Content starts

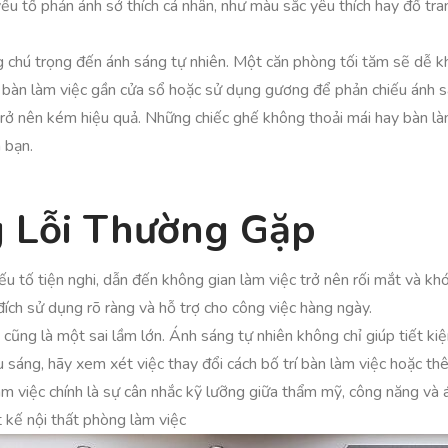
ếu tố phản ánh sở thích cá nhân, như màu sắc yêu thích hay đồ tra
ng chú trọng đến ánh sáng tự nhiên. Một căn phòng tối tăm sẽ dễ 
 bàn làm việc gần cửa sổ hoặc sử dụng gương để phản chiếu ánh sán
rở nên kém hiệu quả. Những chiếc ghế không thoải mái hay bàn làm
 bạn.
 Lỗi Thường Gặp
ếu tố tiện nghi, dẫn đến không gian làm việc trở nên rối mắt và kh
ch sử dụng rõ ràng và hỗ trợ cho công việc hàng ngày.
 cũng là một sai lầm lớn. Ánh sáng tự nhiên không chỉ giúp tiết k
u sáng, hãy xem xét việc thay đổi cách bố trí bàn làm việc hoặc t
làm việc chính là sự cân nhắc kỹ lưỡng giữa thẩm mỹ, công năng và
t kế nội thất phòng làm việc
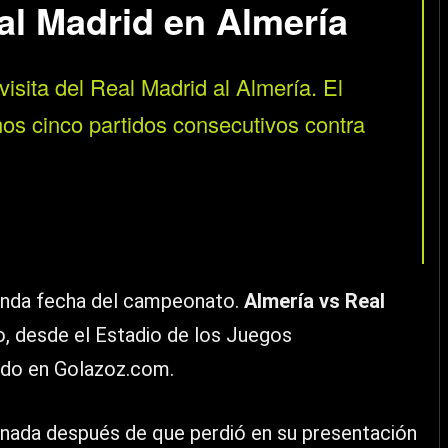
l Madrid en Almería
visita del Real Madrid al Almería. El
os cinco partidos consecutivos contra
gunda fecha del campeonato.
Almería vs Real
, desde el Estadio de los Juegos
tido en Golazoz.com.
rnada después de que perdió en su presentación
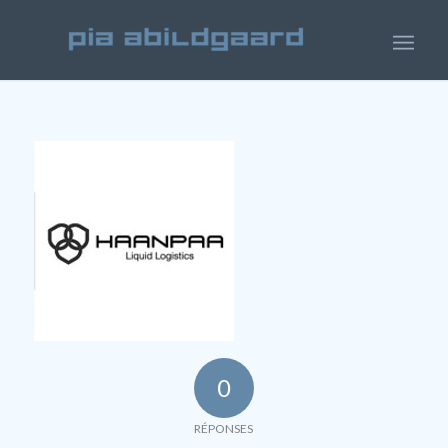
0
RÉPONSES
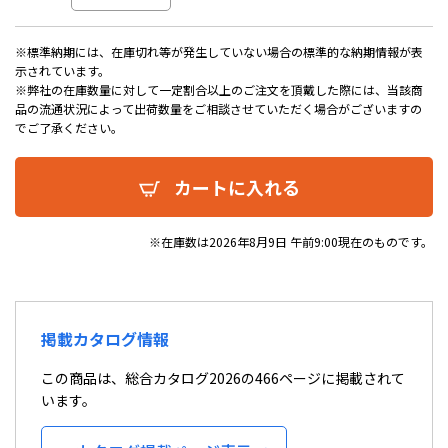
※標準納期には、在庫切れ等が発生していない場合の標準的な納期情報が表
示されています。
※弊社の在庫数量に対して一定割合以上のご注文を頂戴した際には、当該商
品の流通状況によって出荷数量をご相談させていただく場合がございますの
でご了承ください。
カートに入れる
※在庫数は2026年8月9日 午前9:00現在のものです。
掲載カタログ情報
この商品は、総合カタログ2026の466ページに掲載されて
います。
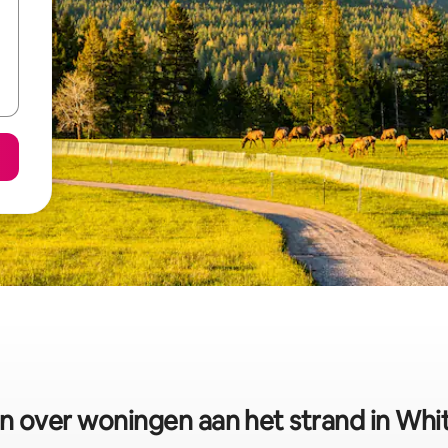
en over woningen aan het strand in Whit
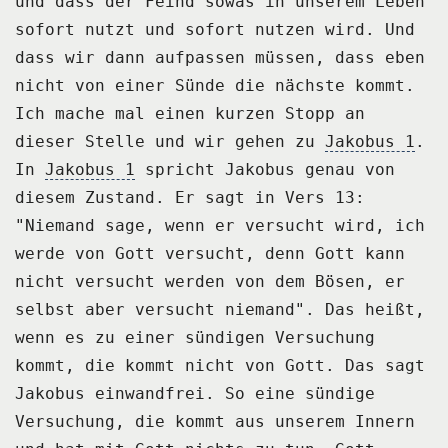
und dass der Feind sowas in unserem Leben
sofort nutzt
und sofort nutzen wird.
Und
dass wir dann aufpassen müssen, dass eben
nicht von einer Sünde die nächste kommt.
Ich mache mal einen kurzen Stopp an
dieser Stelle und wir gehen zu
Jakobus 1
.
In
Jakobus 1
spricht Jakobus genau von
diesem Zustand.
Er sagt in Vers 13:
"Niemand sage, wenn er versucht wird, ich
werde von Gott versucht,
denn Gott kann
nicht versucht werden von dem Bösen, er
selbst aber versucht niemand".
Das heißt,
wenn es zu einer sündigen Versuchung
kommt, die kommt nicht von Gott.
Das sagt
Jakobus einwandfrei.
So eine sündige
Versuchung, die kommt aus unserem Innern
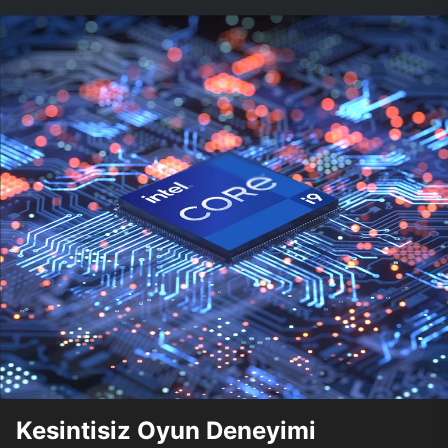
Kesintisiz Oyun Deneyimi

Content ends

### TASK OBJECTIVE
All lines of the data that hold "unserem" need to be copied.

### SOLUTION FOR THIS PROBLEM
und dass der Feind sowas in unserem Leben
Versuchung, die kommt aus unserem Innern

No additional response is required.